W3C has published a new Web Standard (HTML5) involving the first draft of online privacy. It establishes a mechanism used by the browser to broadcast the formal specification of the privacy preference Website "do not track" (DNT. This draft was written by W3C, a new tracking Protection Working Group, and can be approved as a formal standard by year.
Earlier this year, Mozilla first introduced DNT settings in Firefox 4 (Firefox. It is a simple HTTP header flag that can be switched over through the browser preference dialog box. This sign tells website operators and advertisers that the rise of user intrusion tracking and other similar practices and behavior advertisements has become a common choice.
Of course, this mechanism only indicates preference and does not actively stop tracking activities. DNT is successful on the premise of voluntary compliance, from the Internet advertising, there will be measures to implement support for this function.
Although head ads will take some effort, it is not an insurmountable obstacle. The mainstream advertising industry has an individual record of self-discipline and respect for exit initiatives.
There is an existing exit mechanism that has been widely supported by advertisers. For example, the online advertising initiative is supported by major Internet advertising companies and provides a simple web-based tool to help users configure exit cookies. Cookie-based methods. If the user clears the cookies of the browser, they lose the right to exit.
Mozilla DNT starts and proposes it as a more practical cookie Method for a long term. This idea has produced a lot of discussions, but it did not initially attract support from advertisers. Mozilla decided to launch the DNT feature, the main release of Firefox 4, even if it does not do anything, but due to lack of AD support, it is hoped that this will encourage adoption.
Defining a formal DNT standard seems to be another really good step to help encourage more extensive feature support between advertising customers. Ideally, this specification will provide clear and consistent DNT support and guidance on how to implement it on servers and browsers.
This specification goes beyond just defining how the header should be disseminated. It is designed to address many other issues, such as defining a standardized well-known Uri, where the server can respond to indicate whether they respect DNT protocols. The draft is still in its early stages of development, but it still has to be done with many placeholders.
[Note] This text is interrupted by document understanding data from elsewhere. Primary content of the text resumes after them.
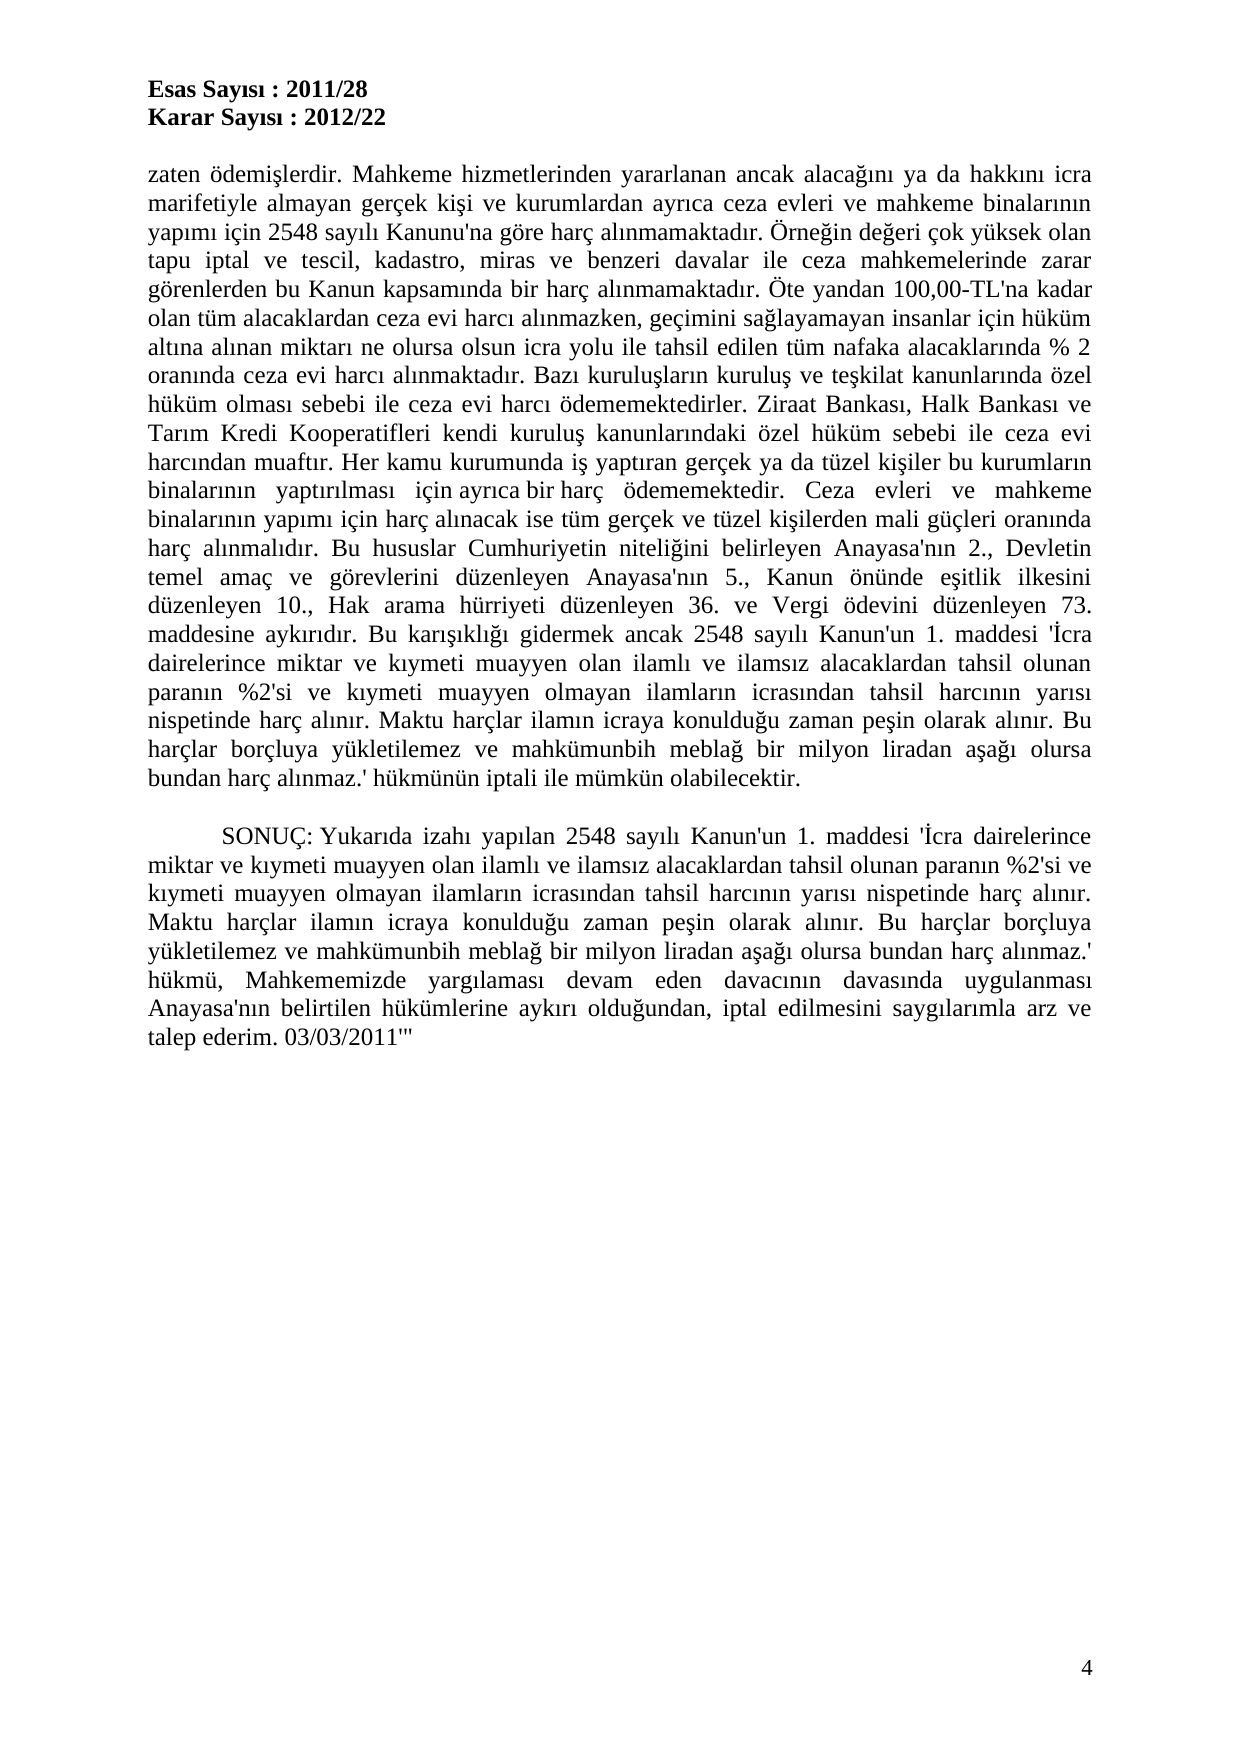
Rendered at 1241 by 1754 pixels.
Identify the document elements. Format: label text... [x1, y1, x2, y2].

text SONUÇ: Yukarıda izahı yapılan 2548 sayılı Kanun'un 1. maddesi 'İcra dairelerince miktar ve kıymeti muayyen olan ilamlı ve ilamsız alacaklardan tahsil olunan paranın %2'si ve kıymeti muayyen olmayan ilamların icrasından tahsil harcının yarısı nispetinde harç alınır. Maktu harçlar ilamın icraya konulduğu zaman peşin olarak alınır. Bu harçlar borçluya yükletilemez ve mahkümunbih meblağ bir milyon liradan aşağı olursa bundan harç alınmaz.' hükmü, Mahkememizde yargılaması devam eden davacının davasında uygulanması Anayasa'nın belirtilen hükümlerine aykırı olduğundan, iptal edilmesini saygılarımla arz ve talep ederim. 03/03/2011'" [148, 821, 1093, 1051]
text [148, 159, 1093, 792]
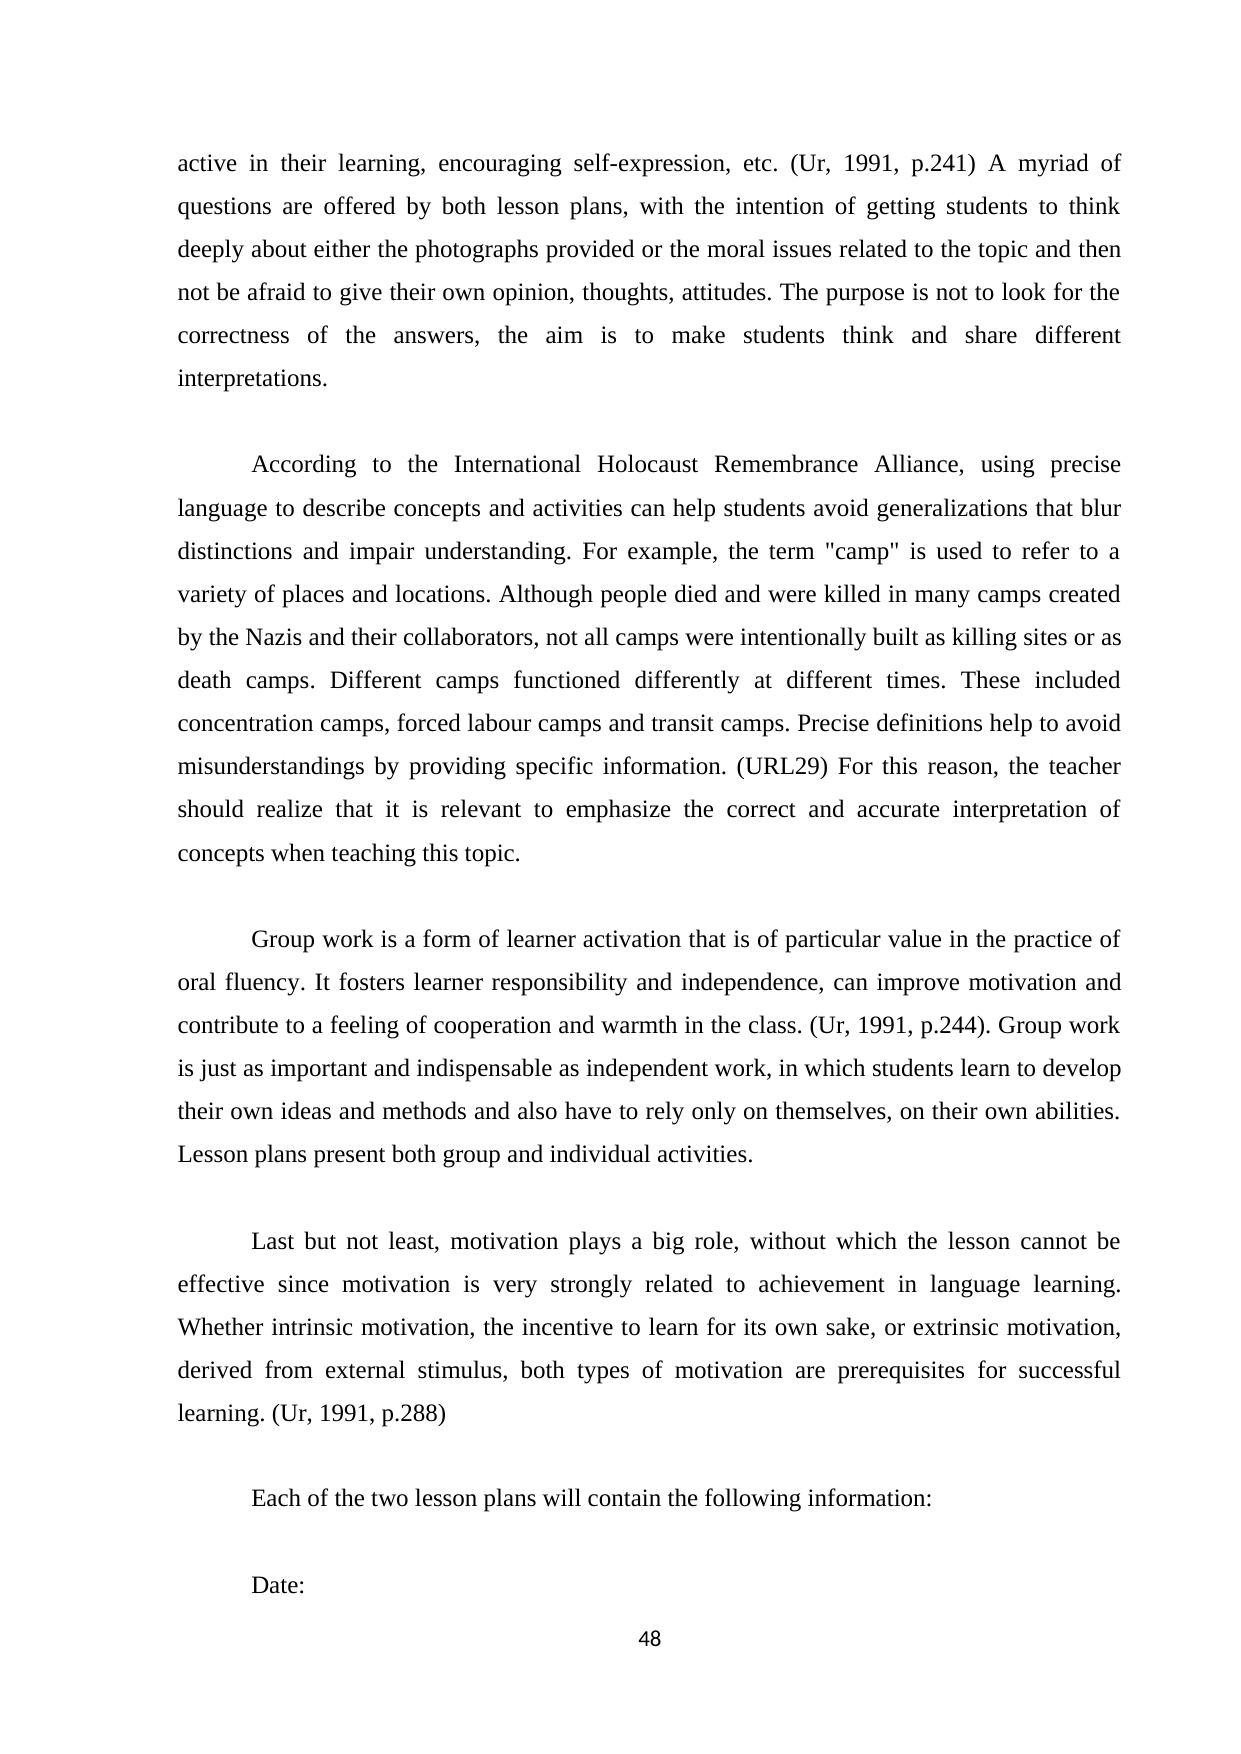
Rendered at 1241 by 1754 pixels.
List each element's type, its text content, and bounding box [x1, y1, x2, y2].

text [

Cooperation between 15 companies and organizations was conducted through the W3C Working Group draft. These include all major browser vendors, several major network companies (including Facebook), and advocacy groups, such as consumer supervision and Electronic Frontier foundations. The US Federal Trade Commission (FTC) has previously expressed interest in seeing broad DNT support and is also a member of a working group.
DNT standardization seems to be a constructive undertaking and is on the right track. Both DNT specifications and DNT compliance drafts come from W3C websites.